[Selected passage Boundary: Start]
Hagensborg, originally named Kristiania, is a small community in the Bella Coola Valley in British Columbia, Canada. Its census population in 2006 was 248.

History

The Bella Coola Valley was already the ancient home to the Nuxálk people when European explorers arrived. Norwegian settlers from Minnesota and Wisconsin arrived in 1894, and under the guidance of the Reverend Christian Saugstad established a colony. The colony was named "Hagen's Borg" after Hagen B. Christensen, the first storekeeper in the area and postmaster from April 1, 1896 to October 14, 1910. ("borg" is Norwegian for a fortress or castle).

Transportation

Hagensborg is served by Highway 20, which runs from Williams Lake to Bella Coola, at the mouth of the Bella Coola River on North Bentinck Arm. In oder to access the Bella Coola Valley via Highway 20, a portion of the drive known as "The Hill" or "The Precipice" must be traversed. This route is sitting at an elevation of 1487 metres and contains treacherous switchbacks and hairpin turns, shared by a single-lane gravel road.The Bella Coola Airport is located in Hagensborg, just East of Bella Coola.

Government
Hagensborg is not incorporated as a municipality.  Its local government representation is provided through the Central Coast Regional District (CCRD).  CCRD Electoral Areas "C" and "D" each include part of Hagensborg. The eastern portion is part of Electoral Area "C", while the western portion is part of Electoral Area "D".

Provincially, Hagensborg is in the North Coast riding, served by NDP MLA Jennifer Rice.

Federally, Hagensborg is in the riding of Skeena—Bulkley Valley, served by NDP MP Nathan Cullen.

There is a post office in Hagensborg, with postal code V0T 1H0.

Education

Hagensborg is home to the headquarters of School District 49 Central Coast, which administers three local schools (each of which is the only provincial school serving those grades in the Valley), Sir Alexander Mackenzie School (grades 8-12), Nustasum Elementary School (grades 5-7), and Bella Coola Elementary School (grades K-4). Acwsalcta School is independently run by the Nuxalk First Nation and teaches Indigenous students from kindergarten through Grade 12.
[Selected passage Boundary: End]
[Dataset extract Boundary: Start]
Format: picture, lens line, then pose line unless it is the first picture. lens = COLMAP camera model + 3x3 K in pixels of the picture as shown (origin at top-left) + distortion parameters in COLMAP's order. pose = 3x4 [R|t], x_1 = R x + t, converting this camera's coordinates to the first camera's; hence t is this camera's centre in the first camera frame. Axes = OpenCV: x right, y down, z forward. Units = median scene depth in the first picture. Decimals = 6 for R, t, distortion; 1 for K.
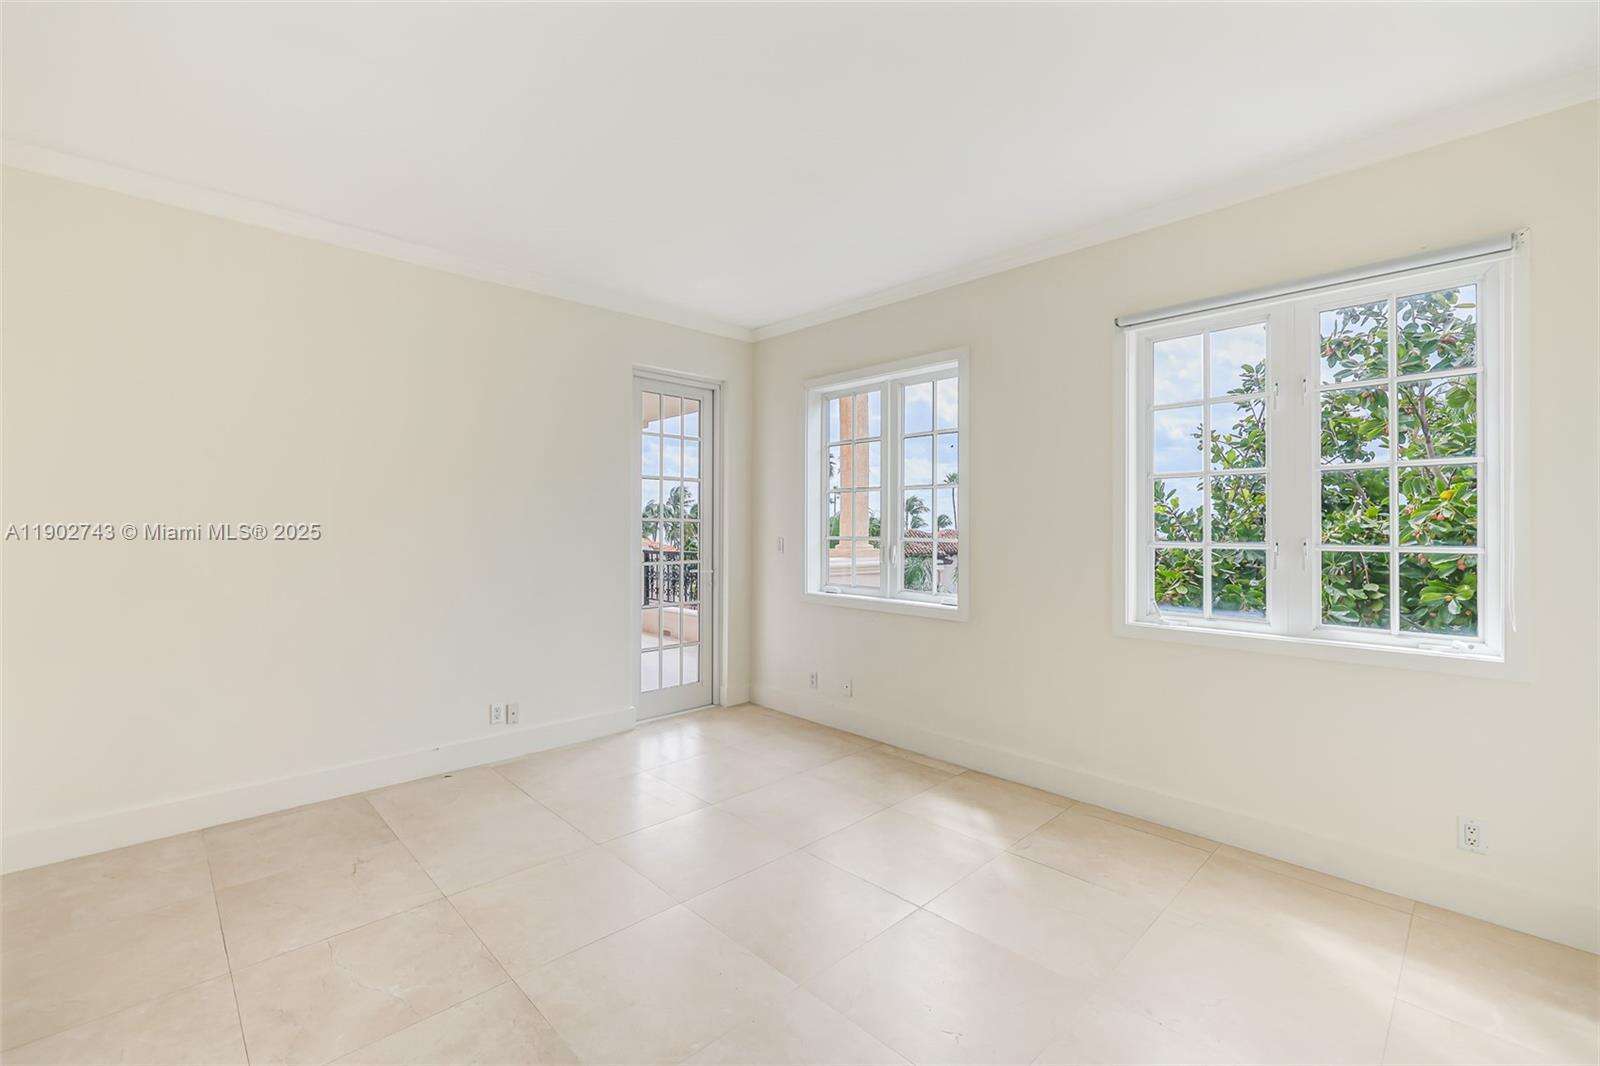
[Dataset extract Boundary: End]
According to the Hagensborg passage, why was the colony named "Hagen's Borg"?

The colony was named after Hagen B. Christensen, the area's first storekeeper and its postmaster from April 1, 1896 to October 14, 1910. "Borg" is Norwegian for a fortress or castle.